An electric dipole is made of two charges of equal magnitudes and opposite signs. The
positive charge, q = 1.0μC, is located at the point (x, y, z) = (0.00cm, 1.0cm, 0.00cm), while
the negative charge is located at the point (x, y, z) = (0.00cm,−1.0cm, 0.00cm). How much
work will be done by an electric field ~E
= (3.0 × 106N/C)~i
to bring the dipole to its stable
equilibrium position?
To find the work done by an electric field to bring the dipole to its stable equilibrium position, we first need to determine the potential energy of the dipole at both the initial and final positions.
The potential energy of an electric dipole in an external electric field is given by the formula:
U = -p * E * cosθ
Where:
- U is the potential energy of the dipole
- p is the electric dipole moment (product of the magnitude of the charge and the separation distance between the charges)

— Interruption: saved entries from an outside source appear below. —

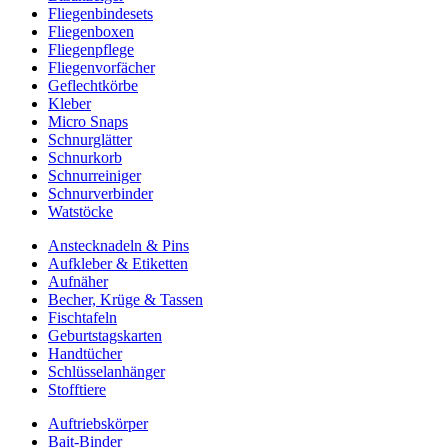
Fliegenbindesets
Fliegenboxen
Fliegenpflege
Fliegenvorfächer
Geflechtkörbe
Kleber
Micro Snaps
Schnurglätter
Schnurkorb
Schnurreiniger
Schnurverbinder
Watstöcke
Anstecknadeln & Pins
Aufkleber & Etiketten
Aufnäher
Becher, Krüge & Tassen
Fischtafeln
Geburtstagskarten
Handtücher
Schlüsselanhänger
Stofftiere
Auftriebskörper
Bait-Binder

- E is the magnitude of the electric field
- θ is the angle between the electric dipole moment and the electric field
In this case, the dipole is brought to its stable equilibrium position, which means both charges align with the electric field. Therefore, the angle θ will be 0 degrees, and cosθ will be equal to 1.

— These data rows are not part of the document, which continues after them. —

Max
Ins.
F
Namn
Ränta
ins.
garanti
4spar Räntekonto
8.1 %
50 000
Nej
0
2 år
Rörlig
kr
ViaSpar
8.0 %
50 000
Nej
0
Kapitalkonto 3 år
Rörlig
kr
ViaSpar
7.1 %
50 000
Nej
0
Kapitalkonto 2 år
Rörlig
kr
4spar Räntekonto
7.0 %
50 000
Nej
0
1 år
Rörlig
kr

Let's calculate the potential energy at the initial position:
- p = q * d, where d is the separation distance between the charges and q is the charge. In this case, d = 2 cm.
- p = (1.0 μC) * (2 cm) = 2 μC.cm
- E = 3.0 × 10^6 N/C
U_initial = -p * E * cosθ
U_initial = -(2 μC.cm) * (3.0 × 10^6 N/C) * 1
U_initial = -6 × 10^6 μNm
Now let's calculate the potential energy at the final position (stable equilibrium):
Since both charges align with the electric field, the dipole moment and the electric field will be parallel, and cosθ will be equal to 1.
U_final = -p * E * cosθ
U_final = -(2 μC.cm) * (3.0 × 10^6 N/C) * 1
U_final = -6 × 10^6 μNm
The work done by the electric field to bring the dipole to its stable equilibrium position is the change in potential energy:
Work = U_final - U_initial
Work = (-6 × 10^6 μNm) - (-6 × 10^6 μNm)
Work = 0
Therefore, the work done by the electric field to bring the dipole to its stable equilibrium position is zero.
To calculate the work done by an electric field to bring the dipole to its stable equilibrium position, we need to find the electric potential energy of the dipole in its initial and final positions.
The electric potential energy of a dipole in an electric field is given by the formula:
U = -p · E
where U is the electric potential energy, p is the dipole moment, and E is the electric field vector.
The dipole moment is given by the formula:
p = q · d
where q is the magnitude of the charge and d is the distance between the charges.
Given:
q = 1.0 μC = 1.0 × 10^-6 C (charge magnitude)
E = 3.0 × 10^6 N/C (electric field magnitude)
d = 2.0 cm = 0.02 m (distance between charges)
First, calculate the dipole moment:
p = q · d
p = (1.0 × 10^-6 C) · (0.02 m)
p = 2.0 × 10^-8 C · m
Next, calculate the work done by the electric field:
U = -p · E
U = -(2.0 × 10^-8 C · m) · (3.0 × 10^6 N/C)
U = -6.0 × 10^-2 J
Therefore, the work done by the electric field to bring the dipole to its stable equilibrium position is -6.0 × 10^-2 J.